社長、それは忘れて下さい!?

 それからふと、移動中の車の中で居眠りをする様子を思い出す。

「それで最近、寝不足なのですか?」
「お、心配してくれるのか?」
「当り前じゃないですか!」

 嬉しさや申し訳なさの前に、龍悟が自分のために身を削っていることに胸が痛む。冗談めかして誤魔化した龍悟に真剣に怒ると、龍悟は笑いながら涼花の頭をぽんぽんと叩いた。

「大丈夫だ。俺が勝手にやってることだしな。それより、少し手伝ってくれ」

 涼花の注意を本から逸らそうと目線で合図される。その指示に従って広いキッチンと壁を埋める巨大な食器棚の間に移動すると、龍悟は涼花にも次々と食事の準備の指示を出した。

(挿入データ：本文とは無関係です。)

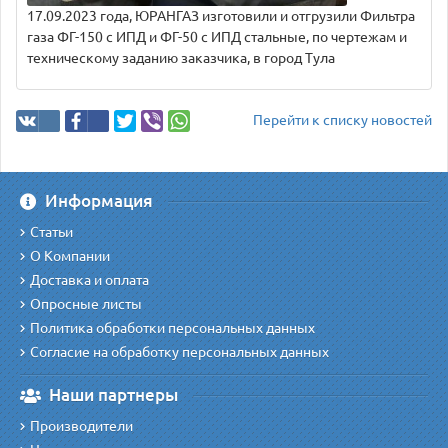
17.09.2023 года, ЮРАНГАЗ изготовили и отгрузили Фильтра
газа ФГ-150 с ИПД и ФГ-50 с ИПД стальные, по чертежам и
техническому заданию заказчика, в город Тула
Перейти к списку новостей
Информация
Статьи
О Компании
Доставка и оплата
Опросные листы
Политика обработки персональных данных
Согласие на обработку персональных данных
Наши партнеры
Производители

 龍悟の言う高級肉は下処理どころか既にほとんどの調理工程を終えており、冷蔵庫の中でローストビーフになって寝かせてあった。件の特製ソースも完成していたので、涼花はメイン以外の料理の準備を手伝う。

 だが龍悟に指示されたのは、冷凍庫でシーリングされていたスープと魚の切り身をボイルで解凍して皿に盛り付ける事。そして野菜室から野菜を選んでサラダを作る事だけで、それもあっと言う間に終わってしまった。

 龍悟は冷蔵庫の奥から紙製の小箱を取り出すと、中に入っていたグリーンとサーモンピンクのテリーヌを切って皿に乗せていく。それが終わると食器棚の横にあった小さなワインセラーを覗き込み、ワインを吟味し始めた。

 涼花は龍悟を待つ間、完成した料理とカトラリーをダイニングに並べていく。温められたミネストローネから広がるトマトの酸味と、新鮮な野菜のサラダの色合いと、ローストビーフの美しいフォルム。